FREETEL Fighting to Crack the US’ Open Channel

Back in 2010, Dell unveiled the Dell Streak Android smart phone.  Sporting a 5” display in June ’10, it definitely was ahead of its time.  Reviews were mainly positive – especially on its esthetics and large display.  AT&T marketed the device as a ‘Tablet Phone’ and it sold for a subsidized price of $299.

In the old subsidy world, it competed against a much higher subsidized iPhone and never made traction in the US.  It did, however, do well within pockets of Asia and Japan.  Dell eventually exited the US market focusing on emerging markets.  Not much later, Dell discontinued phones altogether and continued to plug away at enterprise laptops and desktops.

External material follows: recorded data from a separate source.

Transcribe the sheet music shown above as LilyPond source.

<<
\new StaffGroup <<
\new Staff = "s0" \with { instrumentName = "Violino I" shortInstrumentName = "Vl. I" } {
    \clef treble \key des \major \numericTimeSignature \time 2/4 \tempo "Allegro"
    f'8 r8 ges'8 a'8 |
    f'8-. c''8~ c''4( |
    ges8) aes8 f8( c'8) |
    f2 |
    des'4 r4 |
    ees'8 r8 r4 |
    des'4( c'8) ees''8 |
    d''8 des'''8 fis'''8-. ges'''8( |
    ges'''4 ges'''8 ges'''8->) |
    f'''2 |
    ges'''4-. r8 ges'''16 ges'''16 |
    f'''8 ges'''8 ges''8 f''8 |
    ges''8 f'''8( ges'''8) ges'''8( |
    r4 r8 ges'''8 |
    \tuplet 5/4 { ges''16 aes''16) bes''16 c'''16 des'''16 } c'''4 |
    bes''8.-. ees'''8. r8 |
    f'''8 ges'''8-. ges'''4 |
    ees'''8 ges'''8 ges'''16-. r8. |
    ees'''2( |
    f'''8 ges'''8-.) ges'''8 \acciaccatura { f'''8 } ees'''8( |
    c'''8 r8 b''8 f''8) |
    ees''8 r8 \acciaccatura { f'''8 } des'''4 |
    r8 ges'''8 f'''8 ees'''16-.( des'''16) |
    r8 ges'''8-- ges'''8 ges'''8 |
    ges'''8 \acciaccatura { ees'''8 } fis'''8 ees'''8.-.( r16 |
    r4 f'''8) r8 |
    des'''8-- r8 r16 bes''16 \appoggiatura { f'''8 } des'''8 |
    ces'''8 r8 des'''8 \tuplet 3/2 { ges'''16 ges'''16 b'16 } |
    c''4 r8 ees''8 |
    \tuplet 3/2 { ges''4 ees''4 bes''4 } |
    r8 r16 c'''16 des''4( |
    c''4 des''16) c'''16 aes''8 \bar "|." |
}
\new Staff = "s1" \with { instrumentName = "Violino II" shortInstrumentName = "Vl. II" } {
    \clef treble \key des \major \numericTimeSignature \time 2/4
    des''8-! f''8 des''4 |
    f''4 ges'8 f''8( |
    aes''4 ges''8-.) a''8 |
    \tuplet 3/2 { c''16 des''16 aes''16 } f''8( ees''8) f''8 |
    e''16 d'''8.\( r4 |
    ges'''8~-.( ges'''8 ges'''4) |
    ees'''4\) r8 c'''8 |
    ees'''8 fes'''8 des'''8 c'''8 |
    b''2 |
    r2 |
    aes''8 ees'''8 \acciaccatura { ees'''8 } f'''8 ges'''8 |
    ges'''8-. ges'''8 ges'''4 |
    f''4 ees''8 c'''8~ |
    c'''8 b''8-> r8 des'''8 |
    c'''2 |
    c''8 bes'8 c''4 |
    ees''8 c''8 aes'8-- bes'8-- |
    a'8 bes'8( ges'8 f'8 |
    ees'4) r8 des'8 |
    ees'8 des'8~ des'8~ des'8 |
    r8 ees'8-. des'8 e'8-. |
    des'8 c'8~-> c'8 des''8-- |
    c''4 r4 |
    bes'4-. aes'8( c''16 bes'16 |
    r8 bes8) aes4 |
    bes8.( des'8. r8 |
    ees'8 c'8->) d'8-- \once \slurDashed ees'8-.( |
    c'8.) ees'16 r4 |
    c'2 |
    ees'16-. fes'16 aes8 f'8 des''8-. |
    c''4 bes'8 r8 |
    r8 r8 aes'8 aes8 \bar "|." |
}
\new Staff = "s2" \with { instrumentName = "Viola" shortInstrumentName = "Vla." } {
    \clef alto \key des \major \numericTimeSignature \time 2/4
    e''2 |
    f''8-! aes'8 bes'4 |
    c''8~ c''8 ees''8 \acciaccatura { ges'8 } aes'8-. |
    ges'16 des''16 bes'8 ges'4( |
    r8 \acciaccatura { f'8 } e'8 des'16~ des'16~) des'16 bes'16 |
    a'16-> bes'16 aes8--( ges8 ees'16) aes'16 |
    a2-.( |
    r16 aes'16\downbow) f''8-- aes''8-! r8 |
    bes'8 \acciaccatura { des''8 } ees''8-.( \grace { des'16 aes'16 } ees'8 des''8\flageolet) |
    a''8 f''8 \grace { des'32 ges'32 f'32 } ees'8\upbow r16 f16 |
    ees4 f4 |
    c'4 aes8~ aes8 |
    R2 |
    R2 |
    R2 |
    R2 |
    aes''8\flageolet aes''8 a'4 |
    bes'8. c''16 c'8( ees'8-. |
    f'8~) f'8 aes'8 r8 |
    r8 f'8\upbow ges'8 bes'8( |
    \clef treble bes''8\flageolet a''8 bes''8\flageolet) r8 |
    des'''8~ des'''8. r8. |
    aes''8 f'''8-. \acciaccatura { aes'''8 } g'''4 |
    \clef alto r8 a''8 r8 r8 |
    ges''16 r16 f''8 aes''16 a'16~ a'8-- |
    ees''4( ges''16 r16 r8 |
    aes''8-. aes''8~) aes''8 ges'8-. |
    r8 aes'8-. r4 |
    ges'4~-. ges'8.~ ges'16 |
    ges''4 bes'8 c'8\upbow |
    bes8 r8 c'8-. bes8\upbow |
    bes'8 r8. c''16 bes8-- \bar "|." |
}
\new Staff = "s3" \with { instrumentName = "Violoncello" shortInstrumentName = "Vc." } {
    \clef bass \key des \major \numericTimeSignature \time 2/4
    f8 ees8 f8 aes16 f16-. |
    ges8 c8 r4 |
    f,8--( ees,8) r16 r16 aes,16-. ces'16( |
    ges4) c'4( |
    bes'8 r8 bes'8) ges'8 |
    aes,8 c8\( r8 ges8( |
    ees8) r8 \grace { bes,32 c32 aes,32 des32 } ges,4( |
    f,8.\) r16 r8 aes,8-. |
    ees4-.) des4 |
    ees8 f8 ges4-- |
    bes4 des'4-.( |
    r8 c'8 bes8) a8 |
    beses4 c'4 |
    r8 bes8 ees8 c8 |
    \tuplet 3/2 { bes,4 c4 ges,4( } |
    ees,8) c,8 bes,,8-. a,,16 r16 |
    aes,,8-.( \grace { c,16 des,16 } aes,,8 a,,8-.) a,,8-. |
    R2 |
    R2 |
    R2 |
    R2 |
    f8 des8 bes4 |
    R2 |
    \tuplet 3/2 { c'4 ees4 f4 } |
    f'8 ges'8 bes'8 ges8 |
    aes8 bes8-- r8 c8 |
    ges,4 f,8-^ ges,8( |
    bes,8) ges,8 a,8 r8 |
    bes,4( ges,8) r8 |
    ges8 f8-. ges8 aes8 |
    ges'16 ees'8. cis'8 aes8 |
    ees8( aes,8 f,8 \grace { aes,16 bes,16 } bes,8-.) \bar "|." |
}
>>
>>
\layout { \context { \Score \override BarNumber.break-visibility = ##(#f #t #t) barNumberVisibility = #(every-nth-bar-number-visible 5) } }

With some traction in the Japanese market, remnants of the Dell team joined forces with engineers plucked from Sony, Panasonic, ZTE, Huawei, Kyocera and Motorola.  FREETEL emerged in October of 2012 and the company has steadily grown to ~200 employees spread around the globe today.


The company’s philosophy is focusing on craftsmanship, innovation, quality and design. Many accomplished hardware OEMs have met their doom focusing on hardware in recent years.  FREETEL hopes to differentiate by overseeing every stage of the manufacturing process and bringing both design & manufacturing in-house.  Daunting task.  However, FREETEL is now the #1 MVNO by subscribers in Japan.  The company has gained traction by offering both prepaid and postpaid services without contracts.


FREETEL’s portfolio of 4 devices are detailed on its website:

The company’s devices are targeted at entry LTE and what US operators would describe as ‘flagship lite’ devices—near flagship specs but at retail prices $150 lower than the most recent crop of flagships.  Surpassing 1.5m phones in Japan, the company is now targeting a global reach including southeast Asia & LATAM: Cambodia, Vietnam, Mexico, Chile, Peru, Colombia, and Brazil.

Next challenge will be attacking the US market via the open & online channels.  The company will soon own service & call centers in the US, has received Google certification, and is on sound IP ground, which may give them a head start on many new Chinese vendors poised to expand in the US.  Many HW-focused OEMs have gone out of business without a meaningful ecosystem of services or a vertical business helping with margins.  So, FREETEL does have an uphill battle breaking through on a global level.  However, the company is streamlined and estimates it has near equal BOM costs of much larger, global players.  FREETEL has recently moved into a formerly ZTE-owned factory and continues to scale.  Backed by the Android ecosystem, FREETEL will be entering the US market later this year.